U.S. Magistrate Judge Michael R. Merz barred the state from executing Ronald Phillips, Raymond Tibbetts and Gary Otte using the three-drug protocol it announced late last year or “any lethal injection method which employs either a paralytic agent or potassium chloride.”
Phillips, convicted in the brutal rape and murder of an Akron girl in 1993, was scheduled to be executed Feb. 15.
Otte, who killed two people in Cuyahoga County in 1992, had a March 15 execution date.
And Tibbetts, who murdered his wife and an elderly man in 1997, was scheduled for execution April 12.
Trumbull County Prosecutor Dennis Watkins said he hopes the Ohio Attorney General’s Office will appeal the Merz decision or find an alternative method for carrying out executions.
“It makes no sense that Georgia and Texas are carrying out executions and we can’t,” Watkins said. “I’m perplexed. Florida and Georgia are getting the drugs.”
He said if using a drug or drug combination is causing the problem, then switch to the electric chair or firing squad.
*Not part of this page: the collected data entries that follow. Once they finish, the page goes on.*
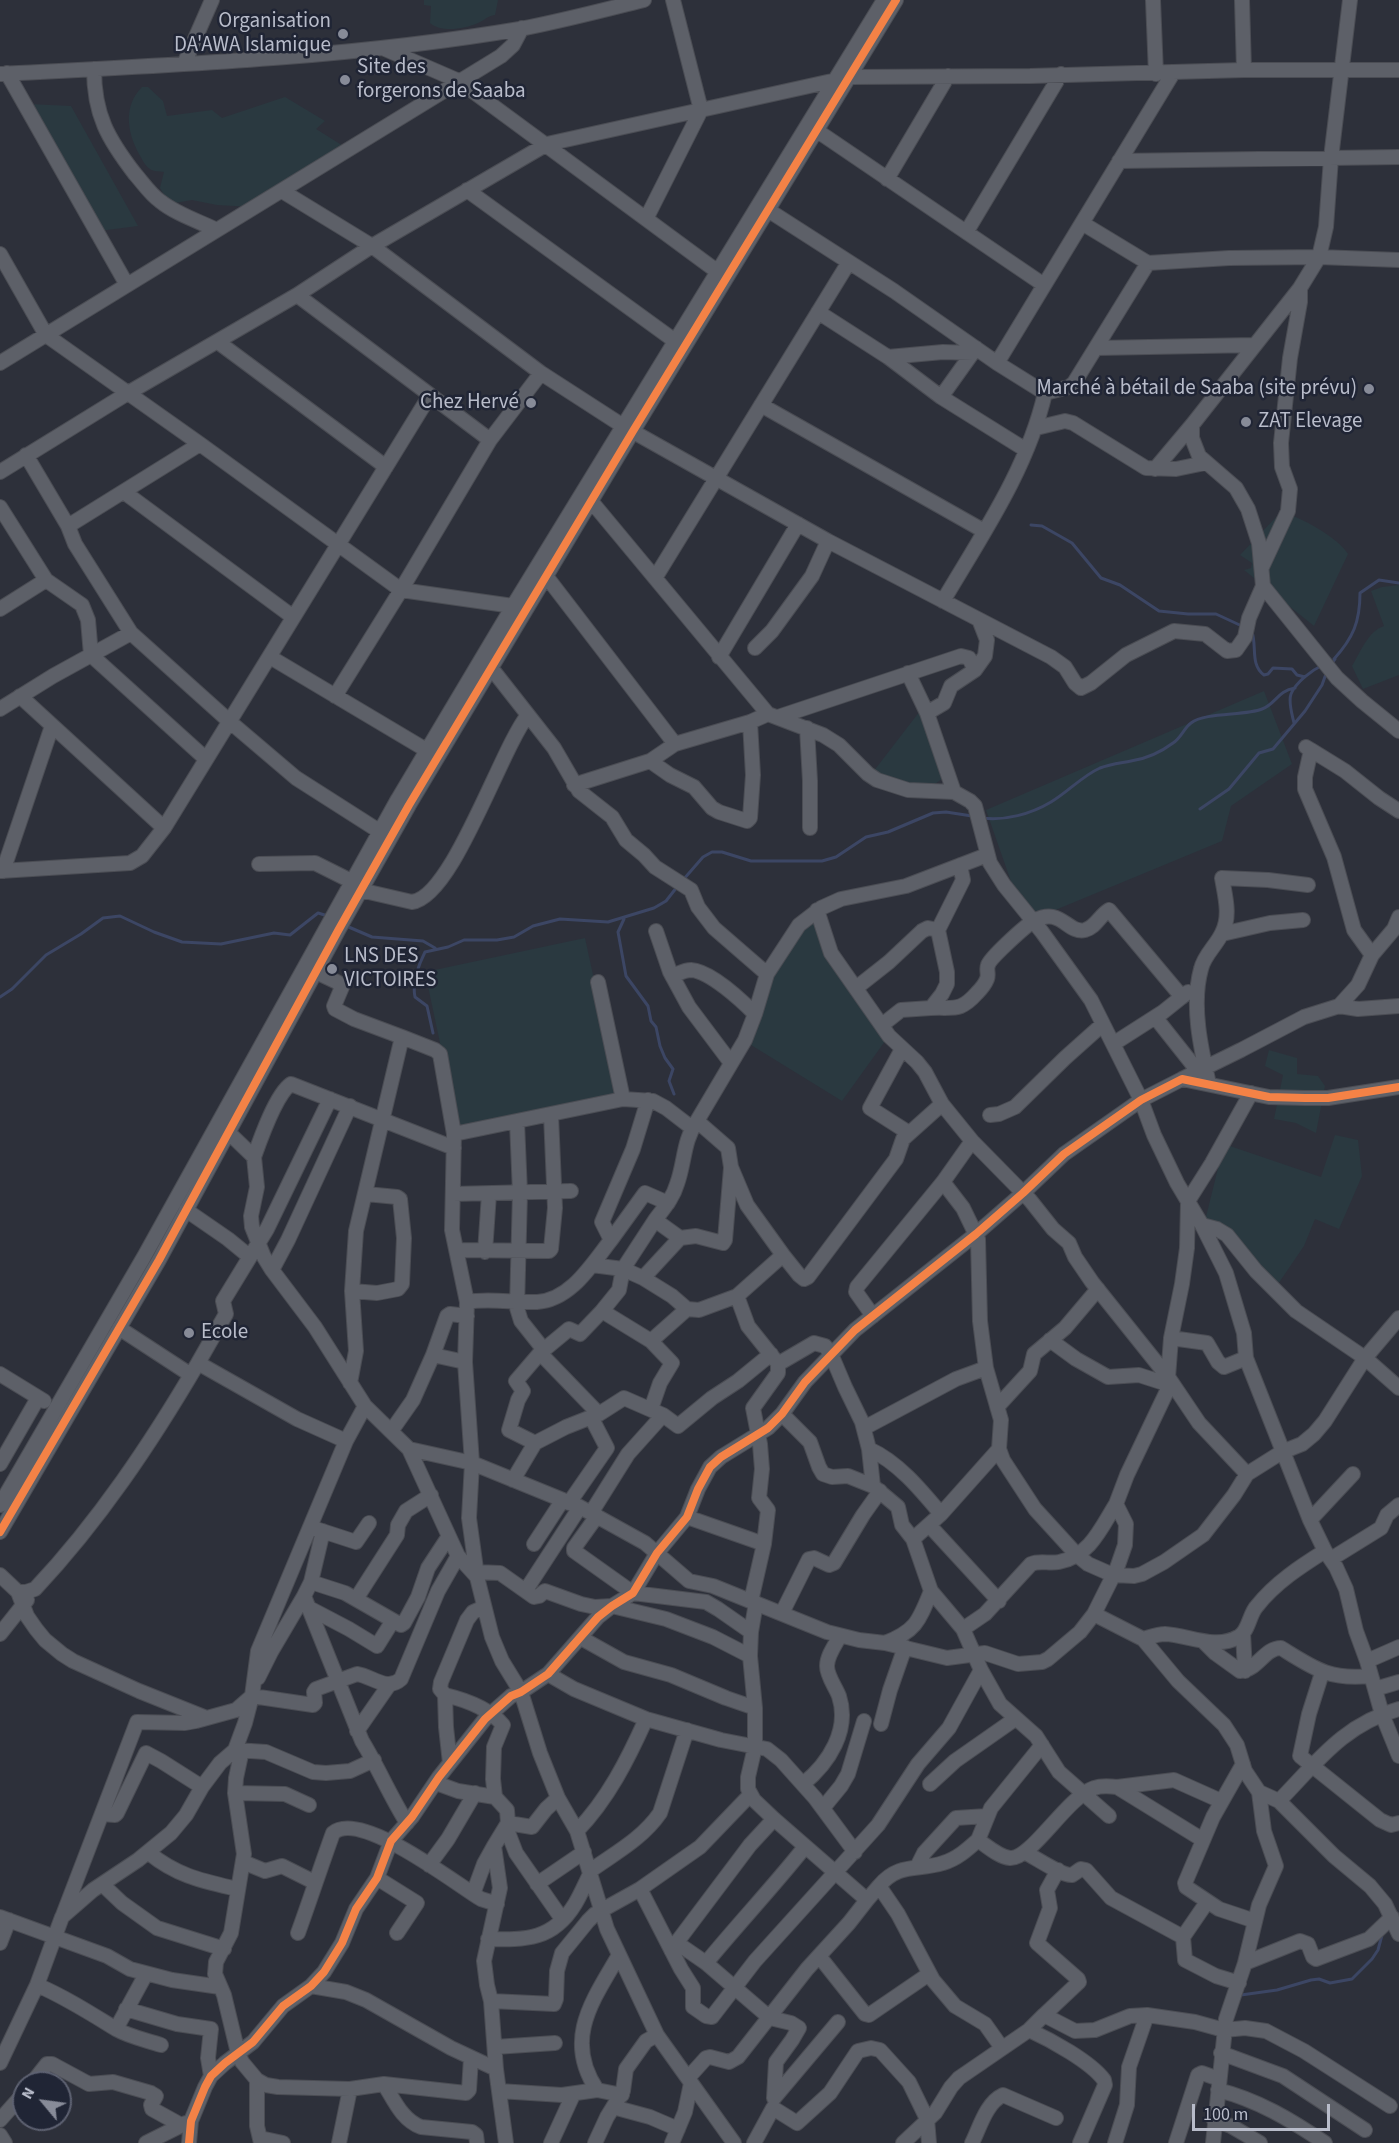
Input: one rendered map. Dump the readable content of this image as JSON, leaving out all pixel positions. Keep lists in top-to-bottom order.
{
  "places": [
    "Organisation DA'AWA Islamique",
    "Site des forgerons de Saaba",
    "Marché à bétail de Saaba (site prévu)",
    "Chez Hervé",
    "ZAT Elevage",
    "LNS DES VICTOIRES",
    "Ecole"
  ],
  "scale_bar": "100 m",
  "north": "top left"
}
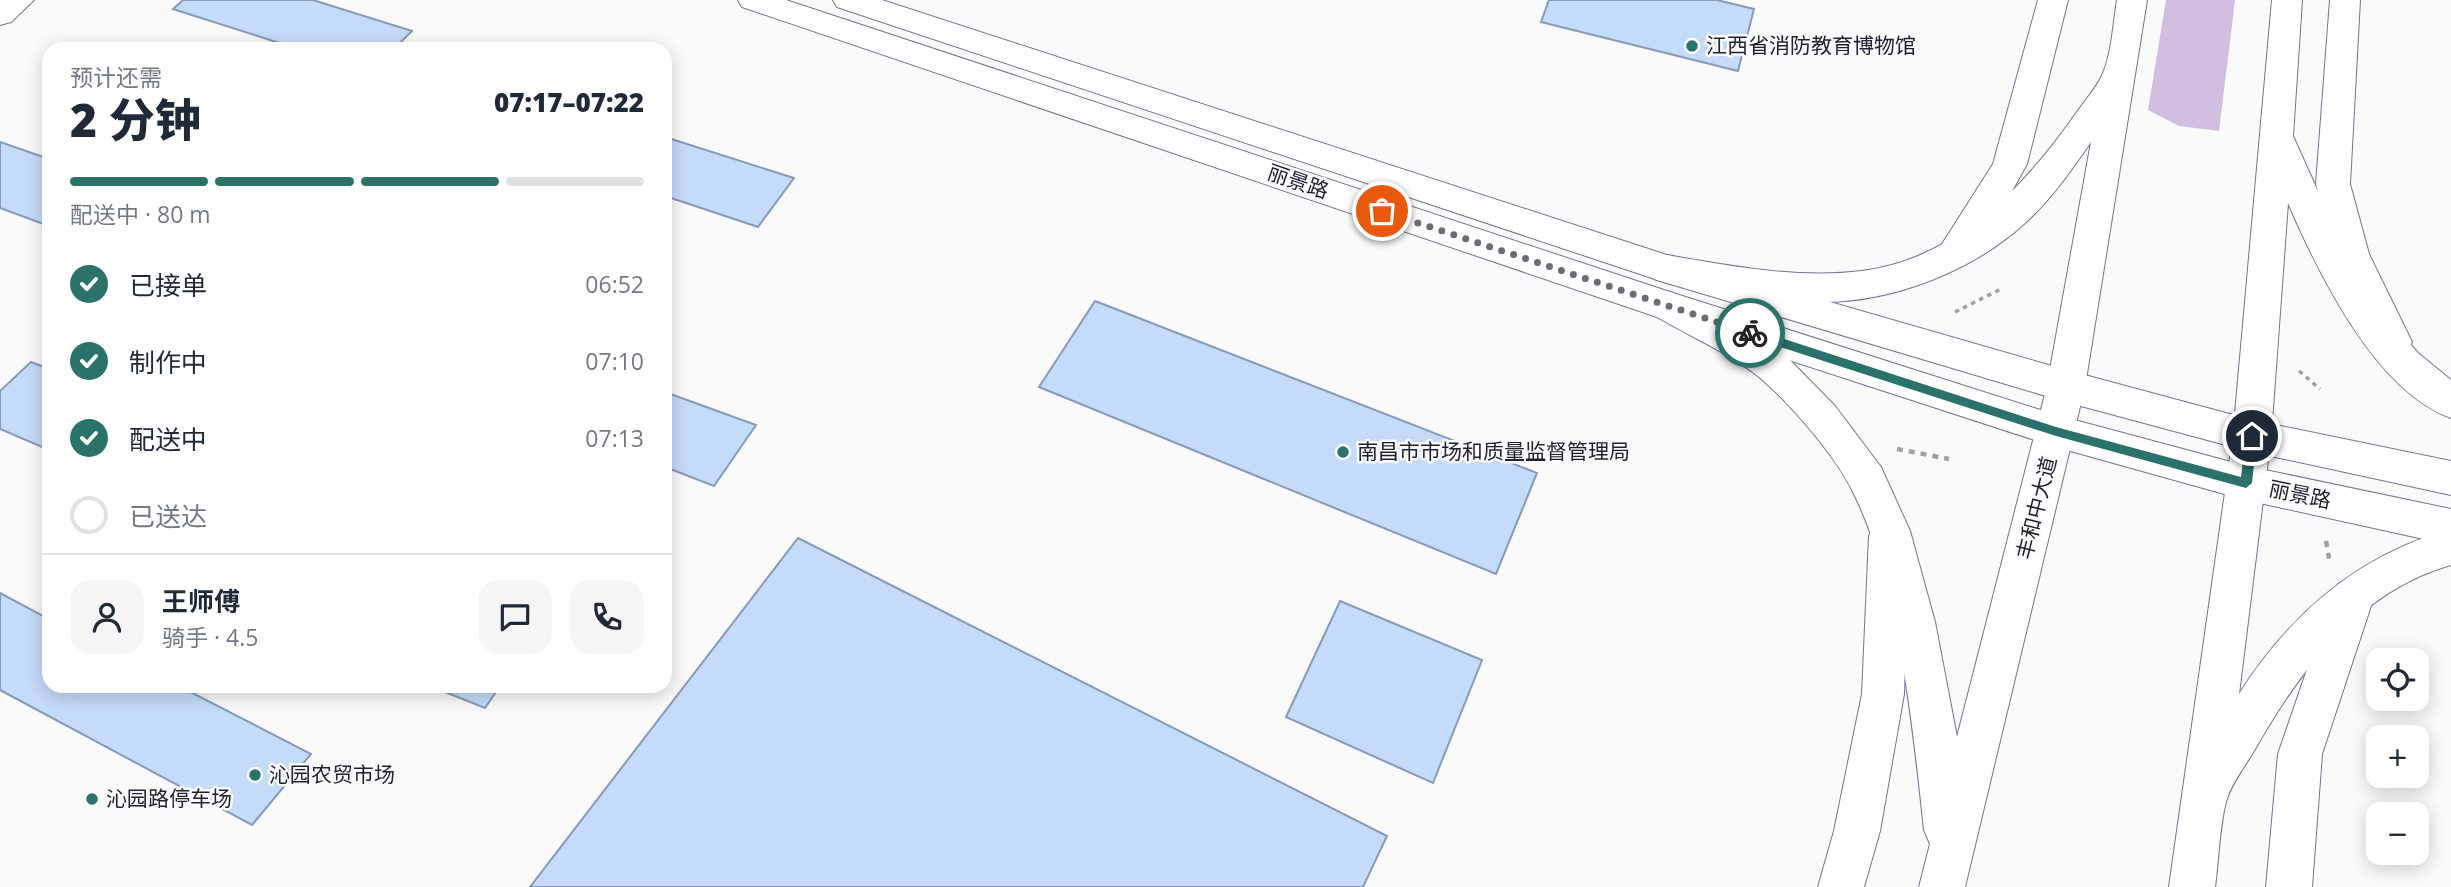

Trumbull County has eight inmates on death row, according to Vindicator files — Stanley Adams, Sean Carter, Danny Lee Hill, Nathaniel Jackson, Charles Lorraine, Donna Roberts, Andre Williams and David Martin.
Mahoning County’s death row inmates are: Scott A. Group, Warren Spivey and Willie G. Wilks Jr. The death penalty trial of Robert Seman is pending in the March 30, 2015, deaths of Corinne Gump, 10, and her grandparents, William and Judith Schmidt, during an arson at their Powers Way home.
There are 137 men and one woman – Roberts – on Ohio’s death row.